▶ Job: Lines below that include "Page" are the answer; copy each one.

▶ Data for this exercise:

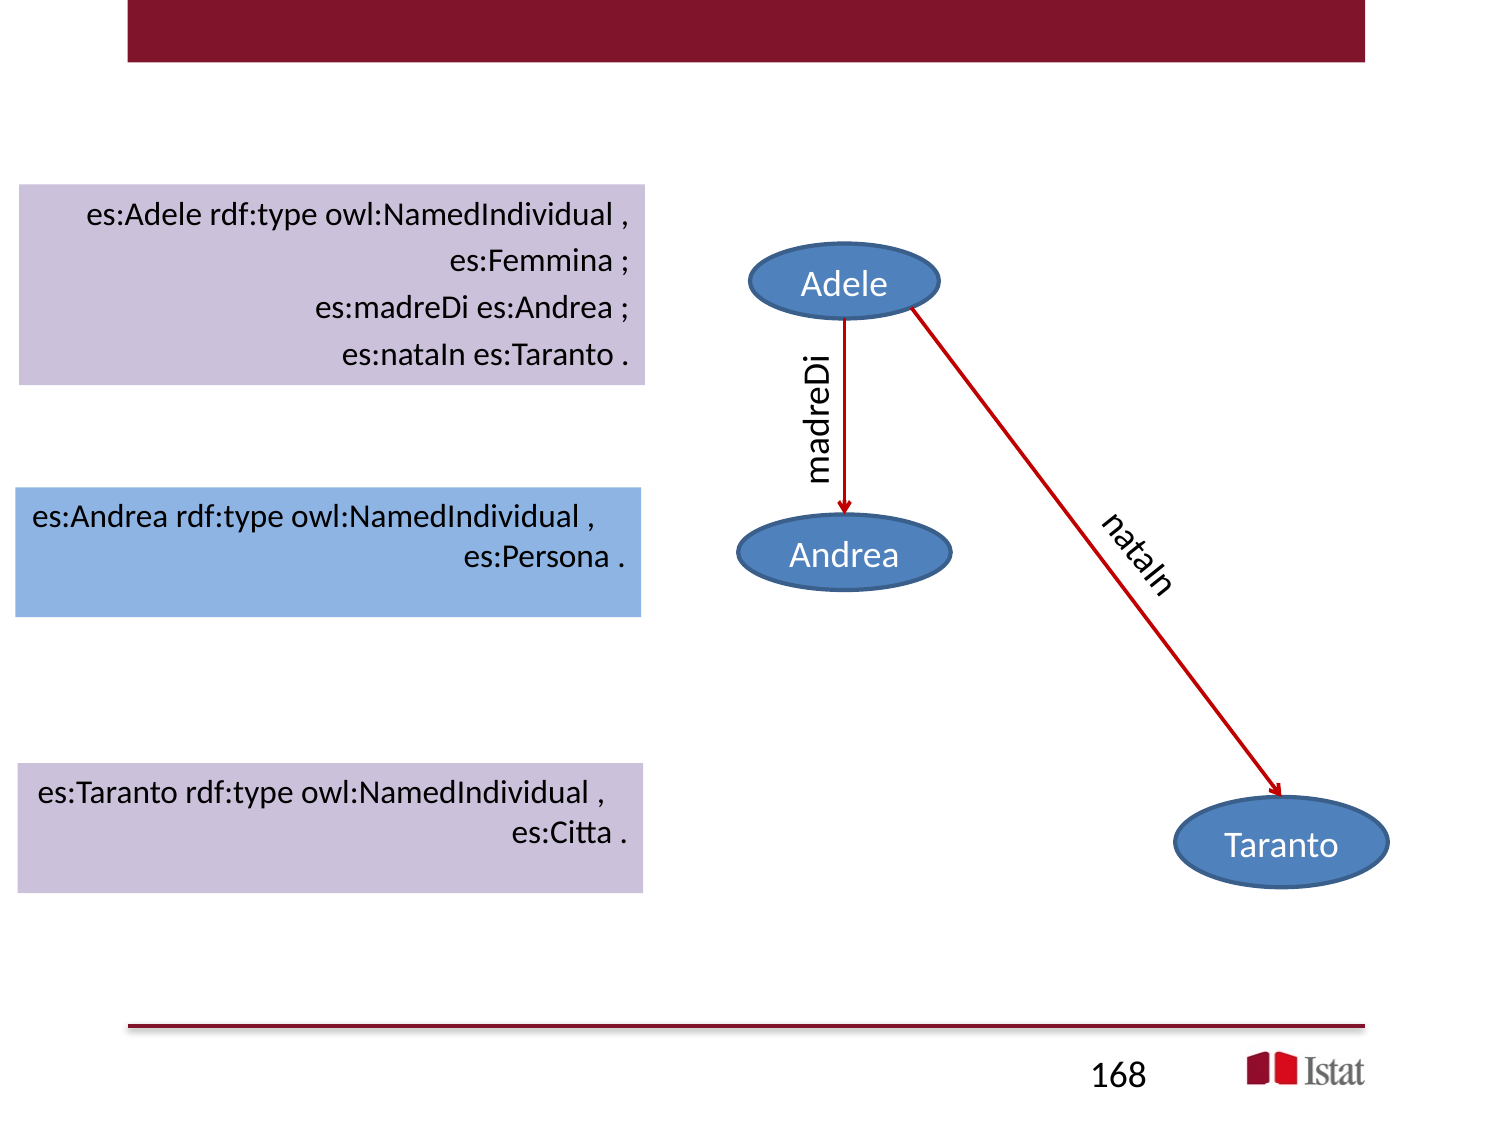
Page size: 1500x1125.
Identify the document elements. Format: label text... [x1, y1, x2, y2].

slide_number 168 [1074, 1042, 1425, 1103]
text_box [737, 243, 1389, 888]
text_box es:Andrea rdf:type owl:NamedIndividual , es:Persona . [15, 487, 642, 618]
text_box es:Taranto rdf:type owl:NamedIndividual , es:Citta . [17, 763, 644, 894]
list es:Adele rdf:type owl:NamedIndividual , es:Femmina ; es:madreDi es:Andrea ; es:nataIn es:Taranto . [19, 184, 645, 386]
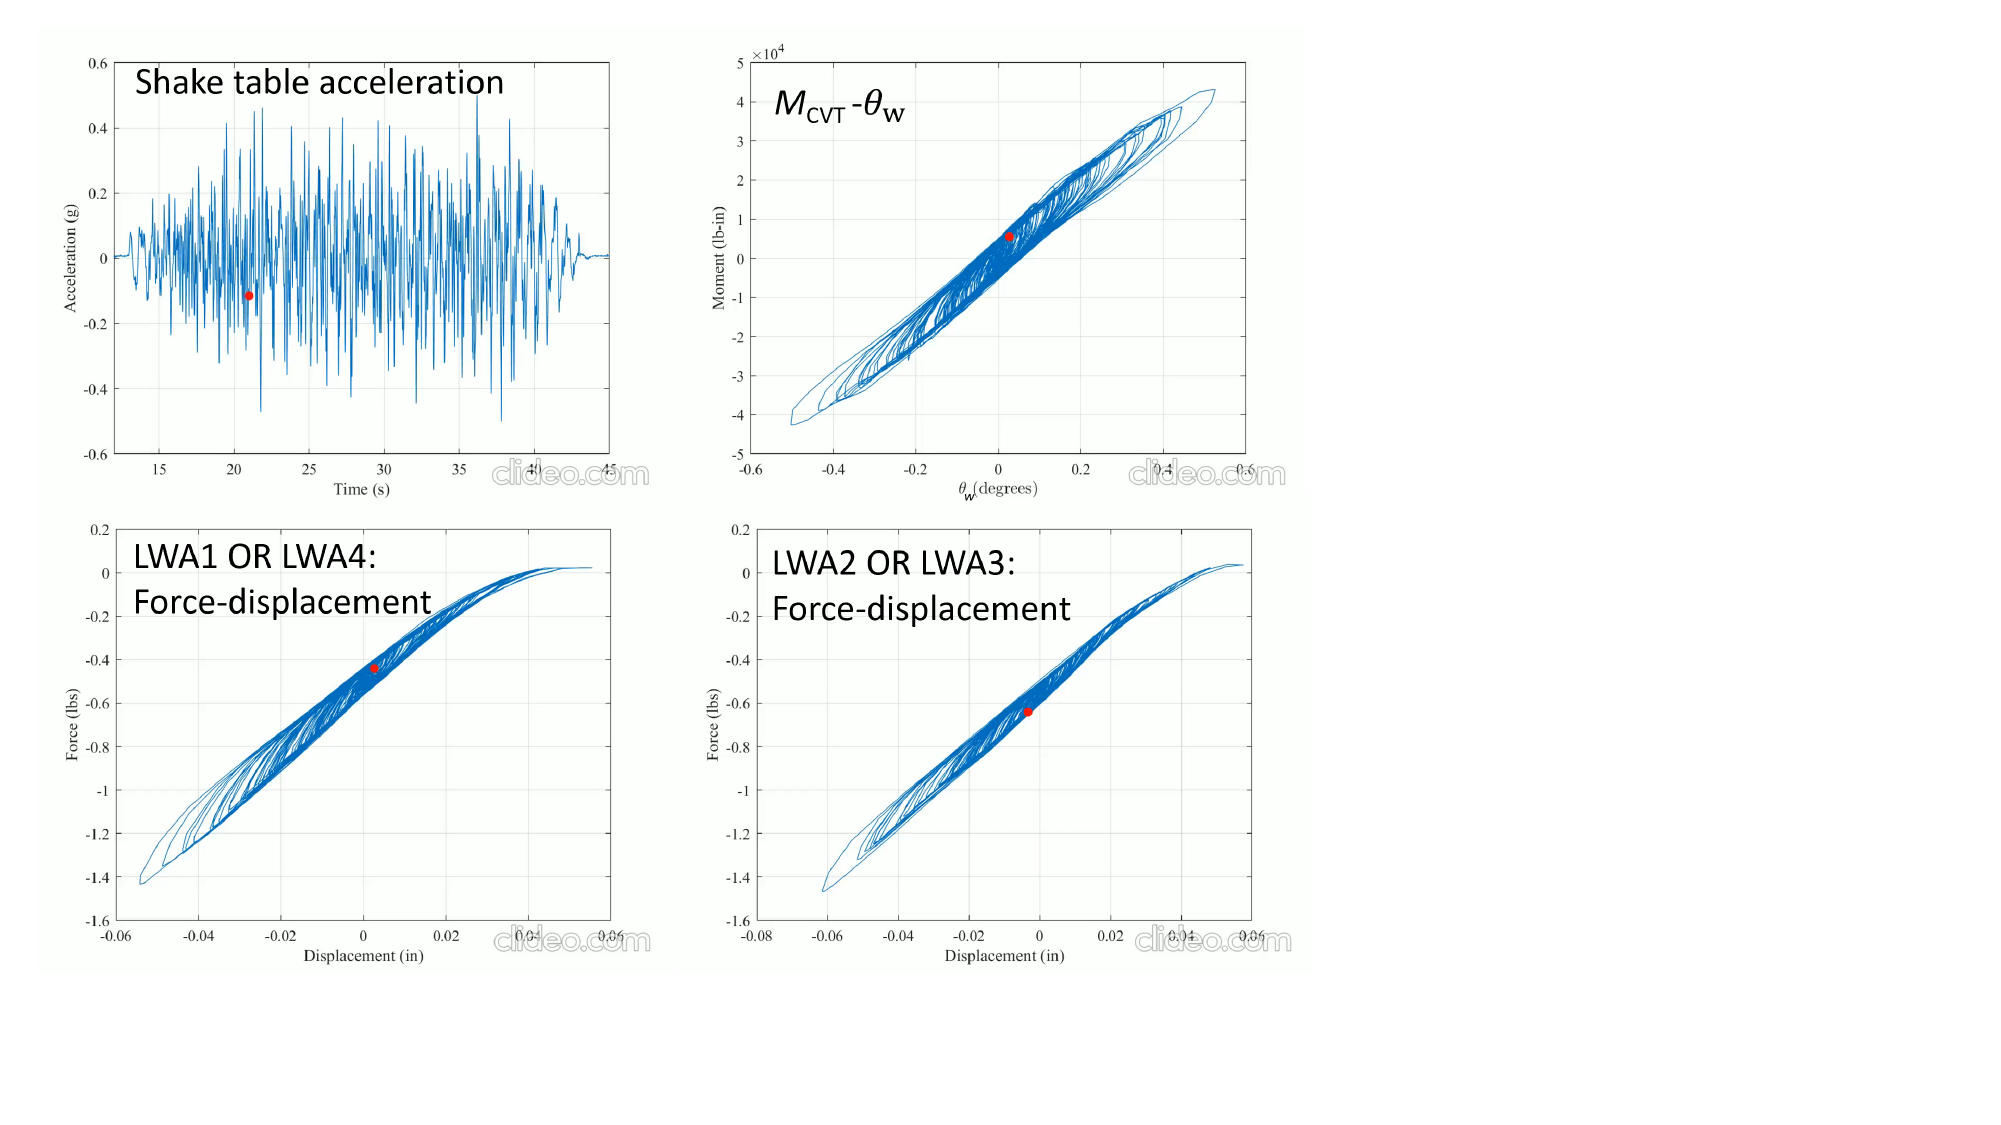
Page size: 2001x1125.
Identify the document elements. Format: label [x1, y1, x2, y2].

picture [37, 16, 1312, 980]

▶ Written response:
Page size: 1500x1125.
Page size: 2001x1125.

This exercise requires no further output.